Still, there need to be better ways of identifying subtypes of the disease and finding animal models that better mimic them to spur future drug development.
Dr. Kapil Sethi, a professor of neurology and the director of the Movement Disorders Program at Georgia Regents University, held an online briefing for the Parkinson’s Disease Foundation on drugs in the pipeline for treating the disease.
Relatively few new therapies have been approved to treat the disease, in part because drugs that seemed to work in animals have often gone on to fail in human clinical trials, Sethi said.
“We’ve had trouble developing a faithful animal model,” he said, and listed more than a dozen compounds whose promise fizzled out. That is partly because of the wide range of symptoms and complications associated with the disease, Sethi said.
“Everybody has their own Parkinson’s disease,” he said, yet people are often lumped together in large clinical trials for testing. Still, there are more than 100 therapies in testing to treat the disease. Some focus on trying to slow the clinical progression and protect nerves.
One approach is looking at two areas very close to each other in the brain, one of which is damaged by the disease and the other not nearly as affected. In the damaged area, neurons switch from having sodium channels to calcium channels as people age, but that doesn’t seem to happen in the unaffected area, Sethi said.

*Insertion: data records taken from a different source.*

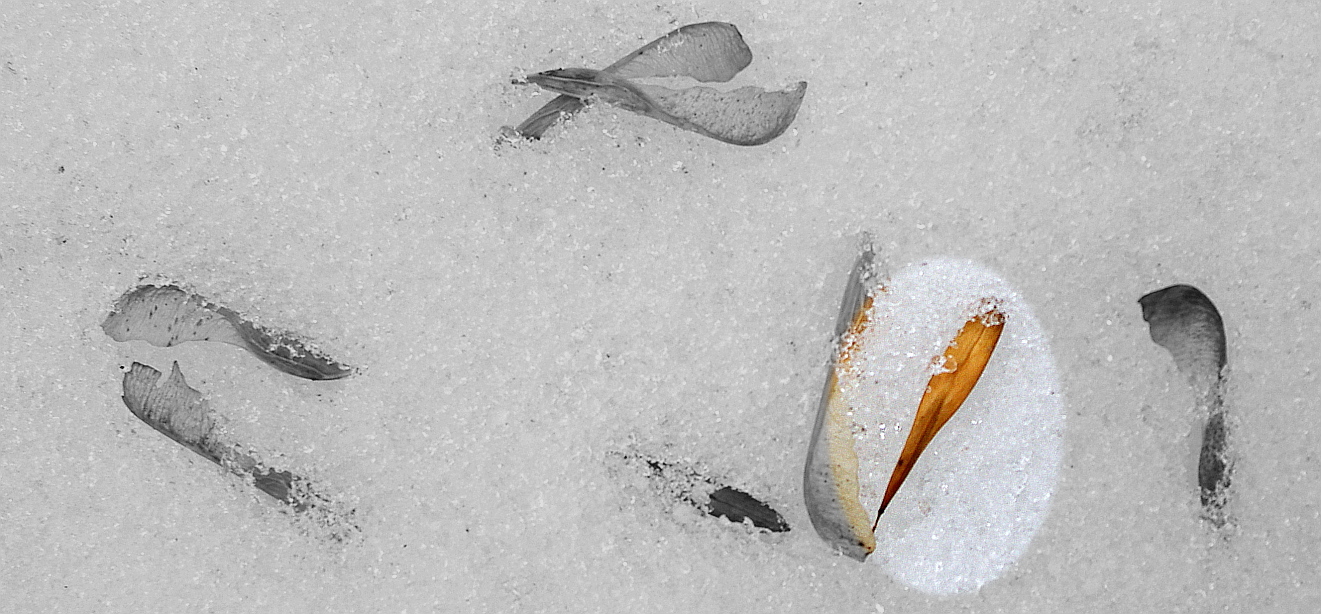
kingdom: Plantae
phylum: Tracheophyta
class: Magnoliopsida
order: Lamiales
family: Oleaceae
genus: Fraxinus
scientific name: Fraxinus pennsylvanica
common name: Green ash
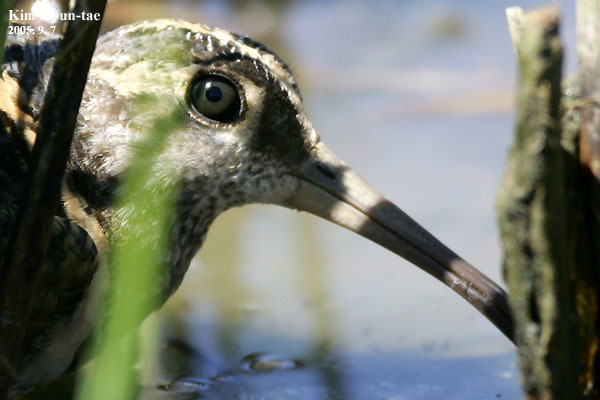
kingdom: Animalia
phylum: Chordata
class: Aves
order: Charadriiformes
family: Rostratulidae
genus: Rostratula
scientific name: Rostratula benghalensis
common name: Greater painted-snipe
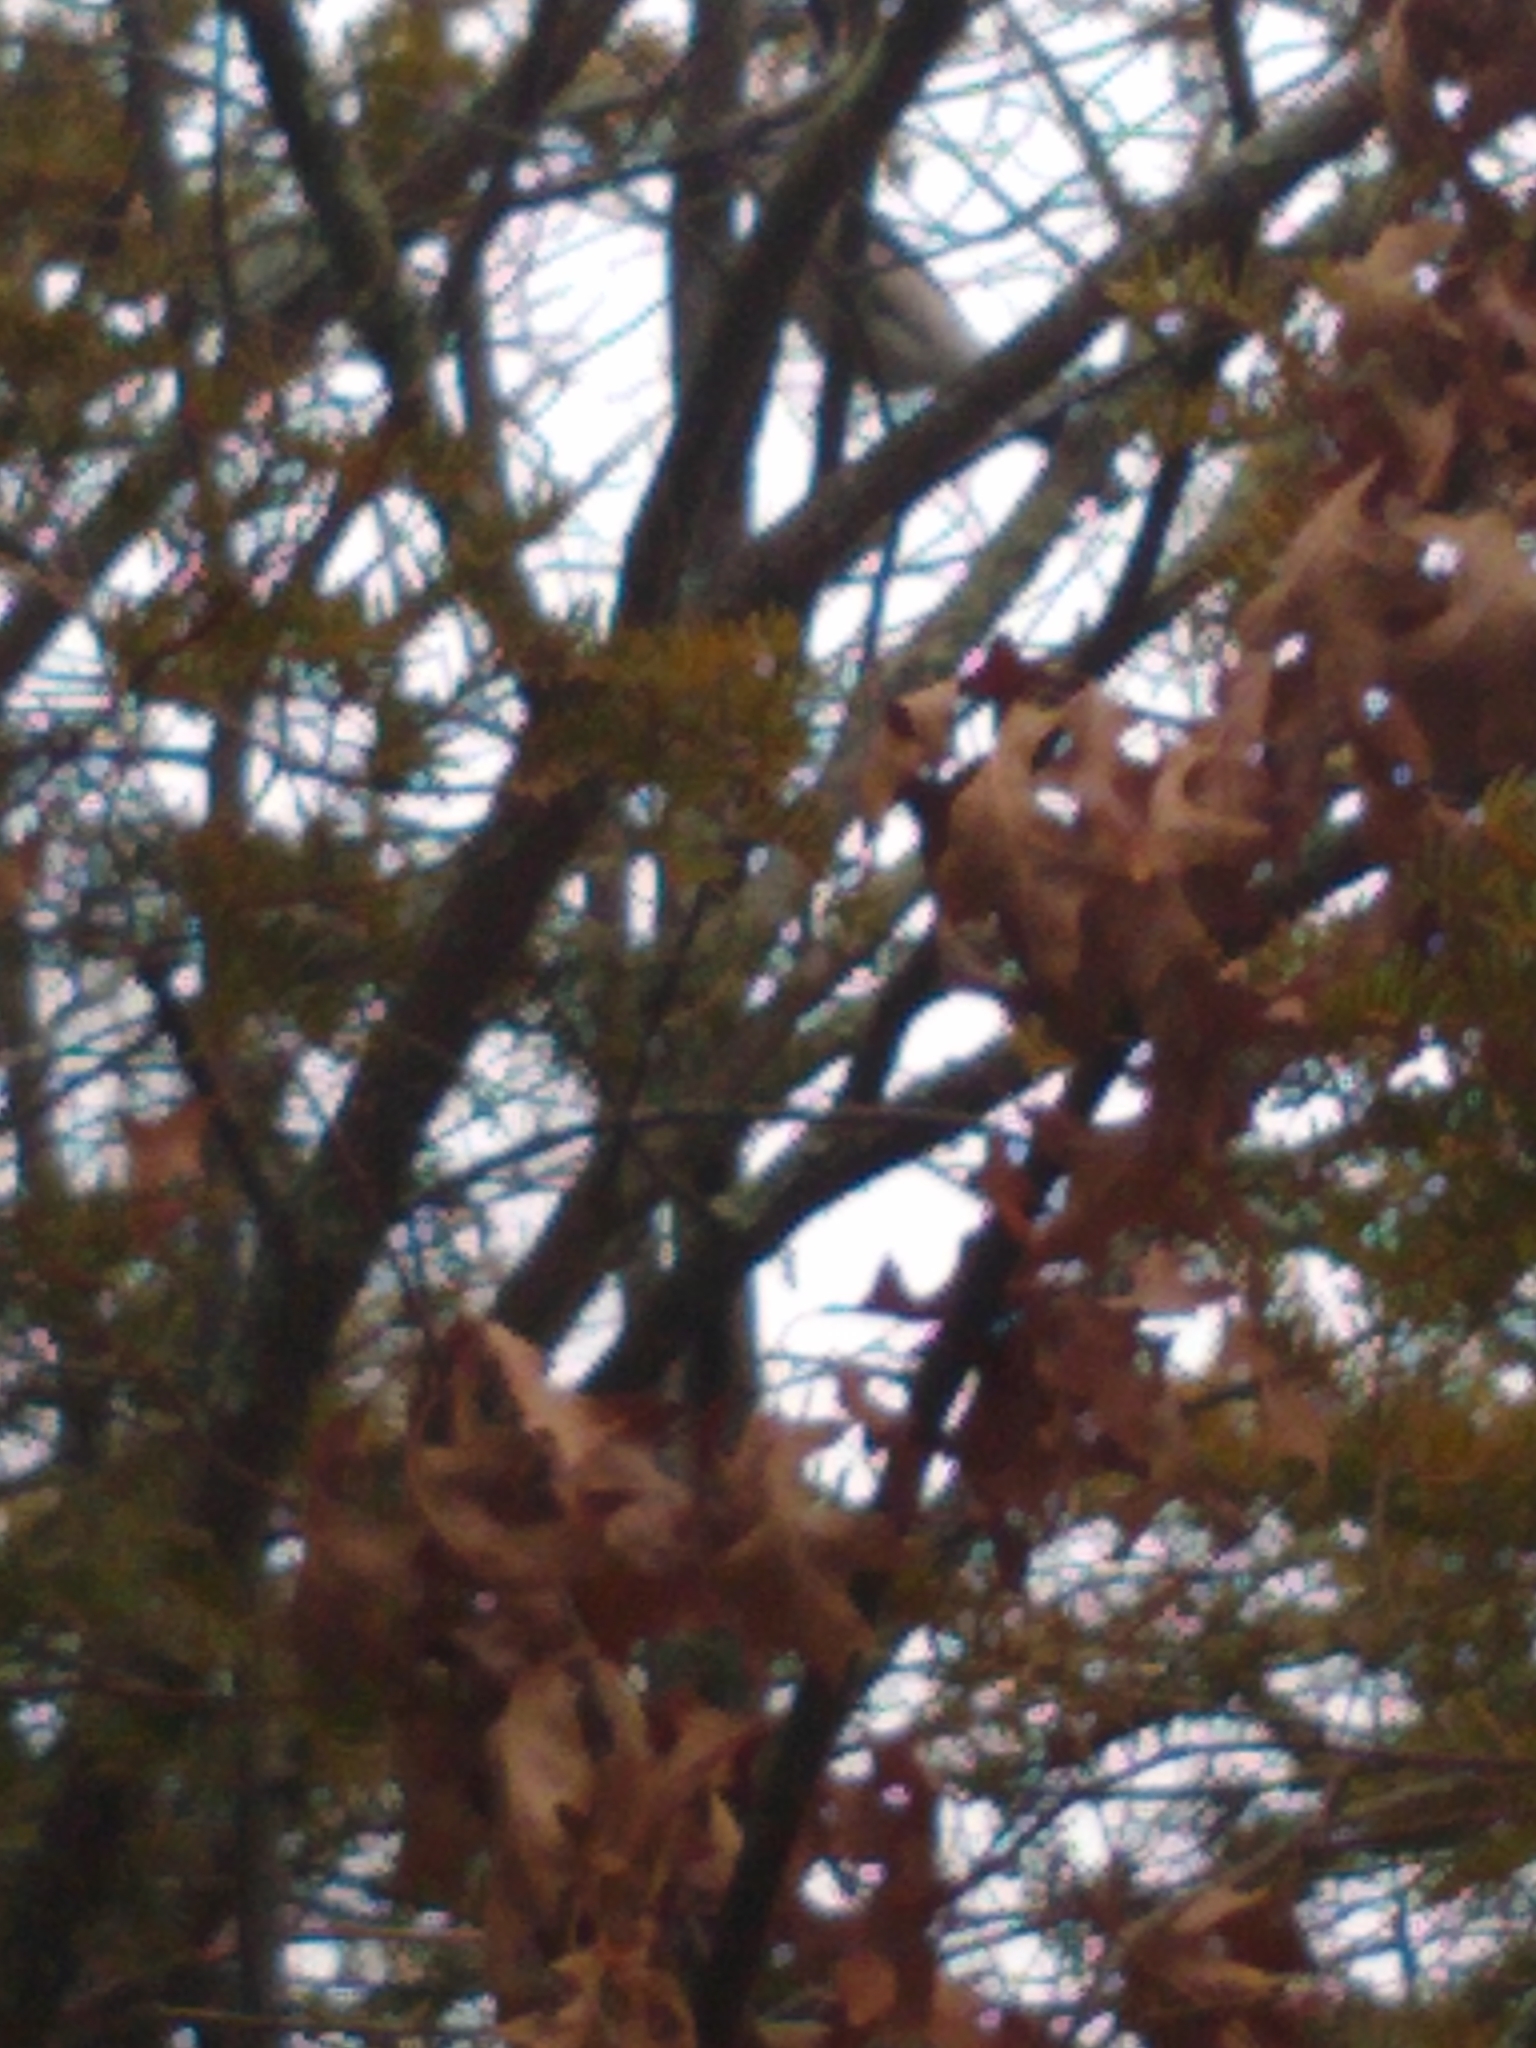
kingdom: Animalia
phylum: Chordata
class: Aves
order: Passeriformes
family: Corvidae
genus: Cyanocitta
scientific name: Cyanocitta cristata
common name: Blue jay
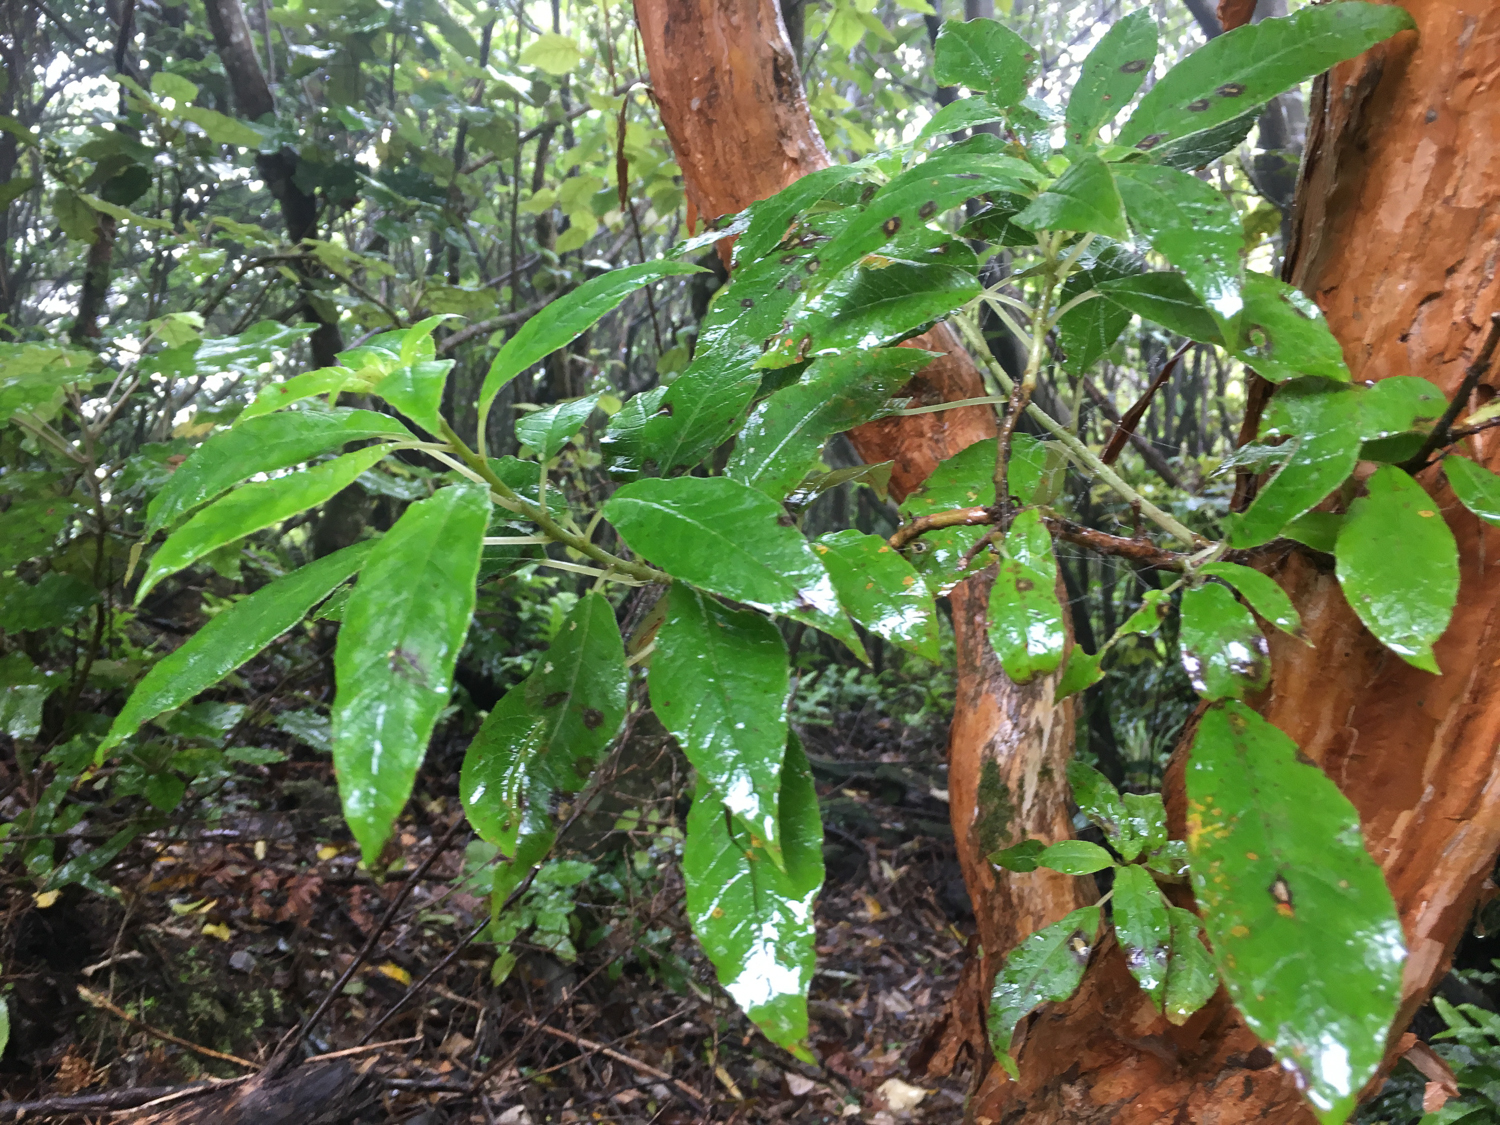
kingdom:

“Maybe there is something about that calcium channel dependence that leads to the introduction of some toxic molecules into these cells or that mechanism itself is deleterious to the health of the cell,” he said.
In animals, giving a calcium channel-blocking drug seemed to cause the affected cells to revert and appears to be protective, Sethi said. High levels of urate, a salt of uric acid, can be harmful and cause diseases like gout. In Parkinson’s, it might not be so bad, Sethi said.
“If you have high urate, you are less likely to get Parkinson’s disease,” he said. “Urate has some antioxidative properties, but it may have other actions we don’t understand.”
One drug is actually trying to increase urate levels.
Many other approaches are seeking to prolong the benefits of the most effective Parkinson’s drug, levodopa, including a method already approved in Europe that would deliver a longer-acting form of the drug directly to the area of the small intestine where it is best absorbed. Better, longer-acting forms are on the near horizon, Sethi said.
“There seemed to be a little pause in new drug approvals for Parkinson’s disease,” he said. It is time-consuming and expensive to get drugs of that type to approval. “I think in the end patience will pay off. We will have drugs not only to slow down Parkinson’s disease progression but also to treat motor and nonmotor symptoms effectively.”